Mais tout cela ne semblait plus le concerner. Il sentait que ce monde n'était plus le sien. Il était devenu Nerhoear l'Exilé, et ne cherchait plus à avoir aucun contact avec l'extérieur. La forêt était sa demeure, et sa prison. Il ne sut combien de temps s'écoula ainsi.
Pourtant, un jour, le destin sembla de nouveau s'intéresser à lui, lorsque, alors qu'il allait vérifier l'un de ses pièges à sanglier, il trouva au lieu d'une bête, une femme, probablement perdue, et indiscutablement belle, prise dans le filet qu'il avait tendu.
- Hey ! Vous, là-bas ! s'exclama la femme. Vous pouvez me donner un coup de main ?
- Tiens, ce genre de sanglier, j'en avais encore jamais vu, railla Nerhoear.
- Très amusant ! Vous allez me libérer, oui ou non ?
S'approchant de l'arbre, l'elfe trancha la corde qui retenait le filet, et la femme chuta durement. Il s'approcha du filet et l'aida à se libérer des mailles. Elle se releva prestement et épousseta ses vêtements. Elle secoua la tête pour ramener ses longs cheveux d'or en arrière, découvrant au passage ses oreilles.
- Une elfe ? dit Nerhoear.
- Semi, précisa-t-elle. Je suis la fille d'Arwen Undomiel et d'Elessar. Je m'appelle Nariel Telcondar.
- Enchanté, marmonna-t-il en ramassant son filet. Qu'est-ce que vous faites ici, au milieu de nulle part ?

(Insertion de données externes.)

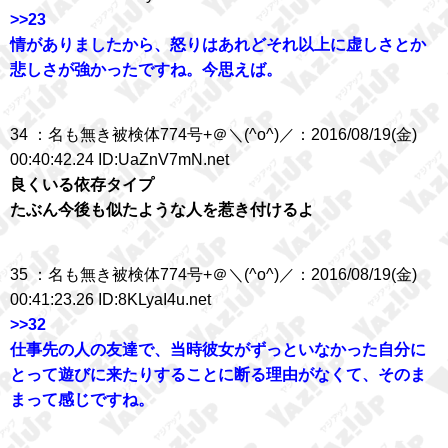
>>23
情がありましたから、怒りはあれどそれ以上に虚しさとか
悲しさが強かったですね。今思えば。
34 ：名も無き被検体774号+＠＼(^o^)／：2016/08/19(金)
00:40:42.24 ID:UaZnV7mN.net
良くいる依存タイプ
たぶん今後も似たような人を惹き付けるよ
35 ：名も無き被検体774号+＠＼(^o^)／：2016/08/19(金)
00:41:23.26 ID:8KLyaI4u.net
>>32
仕事先の人の友達で、当時彼女がずっといなかった自分に
とって遊びに来たりすることに断る理由がなくて、そのま
まって感じですね。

- Je me suis perdue. Je me rendais à Fondcombe, mais des animaux sauvages m'ont attaqué. J'ai perdu le contrôle de mon cheval et il m'a conduit ici. Ensuite, j'ai découvert l'un de vos charmants pièges, comme vous avez pu le constater.
- Ouais, je me disais bien… Personne ne vient ici de son plein gré.

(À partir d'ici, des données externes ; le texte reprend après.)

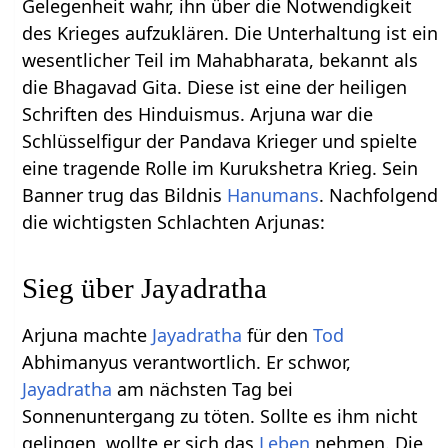
Gelegenheit wahr, ihn über die Notwendigkeit
des Krieges aufzuklären. Die Unterhaltung ist ein
wesentlicher Teil im Mahabharata, bekannt als
die Bhagavad Gita. Diese ist eine der heiligen
Schriften des Hinduismus. Arjuna war die
Schlüsselfigur der Pandava Krieger und spielte
eine tragende Rolle im Kurukshetra Krieg. Sein
Banner trug das Bildnis
Hanumans
. Nachfolgend
die wichtigsten Schlachten Arjunas:
Sieg über Jayadratha
Arjuna machte
Jayadratha
für den
Tod
Abhimanyus verantwortlich. Er schwor,
Jayadratha
am nächsten Tag bei
Sonnenuntergang zu töten. Sollte es ihm nicht
gelingen, wollte er sich das
Leben
nehmen. Die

- Vous connaissez la direction de Fondcombe ?
- Par là, dit-il en pointant son doigt vers le nord-ouest. A deux semaines de marche.
- Merci, répondit Nariel en se dirigeant vers la direction indiquée.
- Le seul ennui…
La dame elfe s'arrêta.
- Quoi ?
- Eh bien, deux semaines, c'est plutôt long. Et vous êtes absolument dépourvue de toute provision, sans parler du fait que vous ne savez que très vaguement où vous devez vous rendre. Oh, ajouta-t-il, et ai-je oublié de vous dire que l'hiver commence ? J'espère que vous avez de quoi vous couvrir, dame elfe.
Nerhoear eut un sourire amusé. Nariel passa une main dans ses cheveux blonds.
- Vous me proposez de me guider, c'est ça ?
- Oui, c'est à peu près ça.
Nariel fronça les sourcils.
- Essayeriez-vous de me courtiser, monsieur l'elfe des bois ?
Nerhoear pinça les lèvres.
- Si ça peut vous faire plaisir… Mais venez, rentrons chez moi, la nuit va tomber.
Nariel le suivit en le regardant avec suspicion.